Barcelona recibe millones de turistas cada año y los amantes de lo ajeno aprovechan los despistes para llevar a cabo hurtos que pueden causarnos un disgusto. Para evitar estos posibles incidentes quizás necesites un conductor privado en Barcelona.

Plaza de Rovira i Trias

Como su propio nombre. Esta plaza fue construida por Antonio Rovira i Trias, en la segunda mitad del siglo XIX específicamente en el año 1861. Rivira i Tria, era un fiel seguidor de las obras de Gaudí, se podía decir que era su discípulo. Antonio fue uno de los más reconocidos urbanistas de las épocas, fueron muchos los edificios y construcciones en general hechas por él. Una de las obras más reconocidas es el mercado de la Concepción, el Born o el de Sant Antoni.

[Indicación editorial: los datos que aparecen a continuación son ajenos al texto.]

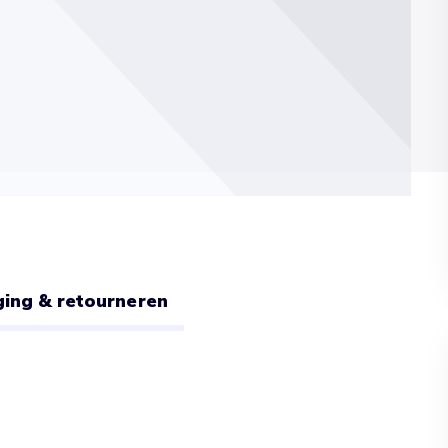
ing & retourneren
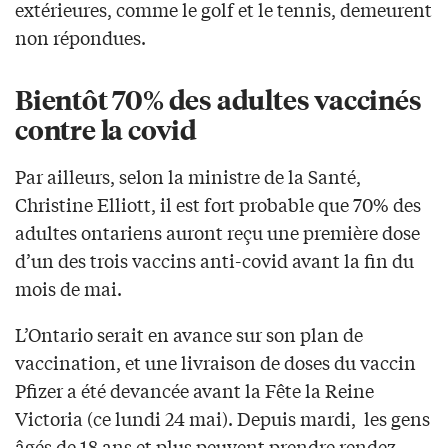
extérieures, comme le golf et le tennis, demeurent
non répondues.
Bientôt 70% des adultes vaccinés
contre la covid
Par ailleurs, selon la ministre de la Santé,
Christine Elliott, il est fort probable que 70% des
adultes ontariens auront reçu une première dose
d’un des trois vaccins anti-covid avant la fin du
mois de mai.
L’Ontario serait en avance sur son plan de
vaccination, et une livraison de doses du vaccin
Pfizer a été devancée avant la Fête la Reine
Victoria (ce lundi 24 mai). Depuis mardi, les gens
âgés de 18 ans et plus peuvent prendre rendez-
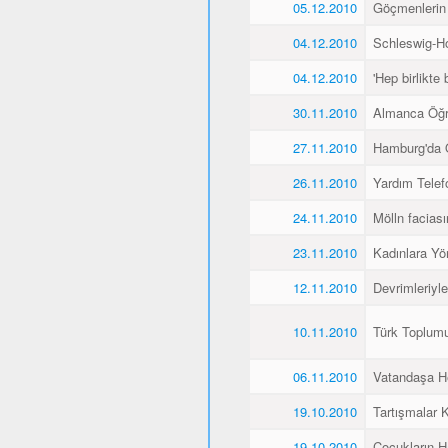
05.12.2010
Göçmenlerin
04.12.2010
Schleswig-Ho
04.12.2010
'Hep birlikte 
30.11.2010
Almanca Öğ
27.11.2010
Hamburg'da 
26.11.2010
Yardım Telef
24.11.2010
Mölln faciası
23.11.2010
Kadınlara Yö
12.11.2010
Devrimleriyl
10.11.2010
Türk Toplum
06.11.2010
Vatandaşa He
19.10.2010
Tartışmalar K
19.10.2010
Çocukların H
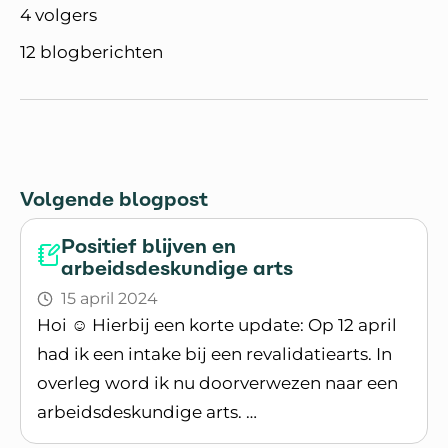
4 volgers
12 blogberichten
Volgende blogpost
Positief blijven en
arbeidsdeskundige arts
15 april 2024
Hoi ☺️ Hierbij een korte update: Op 12 april
had ik een intake bij een revalidatiearts. In
overleg word ik nu doorverwezen naar een
arbeidsdeskundige arts. …
Lees blogpost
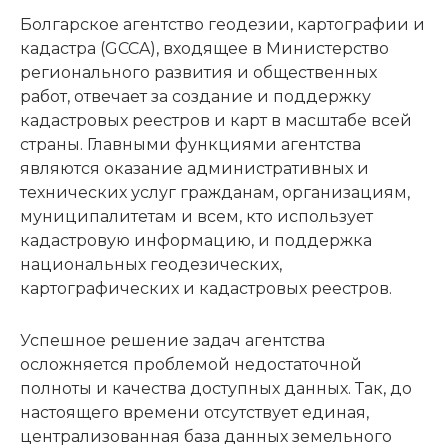
Болгарское агентство геодезии, картографии и
кадастра (GCCA), входящее в Министерство
регионального развития и общественных
работ, отвечает за создание и поддержку
кадастровых реестров и карт в масштабе всей
страны. Главными функциями агентства
являются оказание административных и
технических услуг гражданам, организациям,
муниципалитетам и всем, кто использует
кадастровую информацию, и поддержка
национальных геодезических,
картографических и кадастровых реестров.
Успешное решение задач агентства
осложняется проблемой недостаточной
полноты и качества доступных данных. Так, до
настоящего времени отсутствует единая,
централизованная база данных земельного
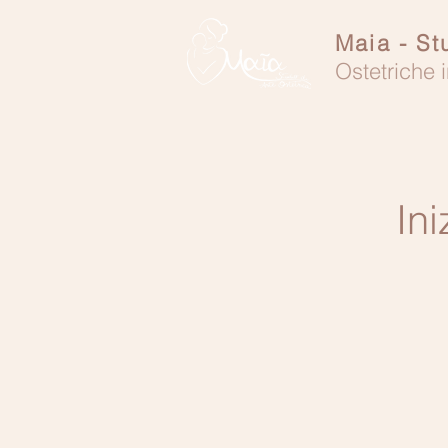
Maia - St
Ostetriche i
Ini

Esta plaza está ubicada en el barrio de Gràcia, surgió como setas entre las calles estrechas de lo que fue la antigua villa. Esta plaza le rinde un merecido homenaje a su creador, no solo con su nombre, sino también con una escultura de tamaño real fabricada en bronce donde también se puede ver el diseño inicial del Ensanche.

Plaza del Nord

La construcción original de esta plaza data del año 1851, cuando los dueños de esos terrenos quisieron encargarle este proyecto al reconocido arquitecto Antoni Rovira i Trias para que construyera esta linda plaza. En la sede Lluisos de Gràcia creada allí en 1855 es una entidad social, deportiva y culturas que guarda toda la historia del barrio y de la propia plaza.

Su ubicación como lo indica su mismo nombre se encuentra hacia el norte de la ciudad, lo que antiguamente era la villa. Está muy alejada de los otros espacios que albergan muchas personas y por lo tanto lejos del bullicio, es un lugar muy tranquilo, con su total autenticidad de plaza de pueblo. Está completamente rodeada de frescos árboles que la hacen ser un lugar muy agradable para estar.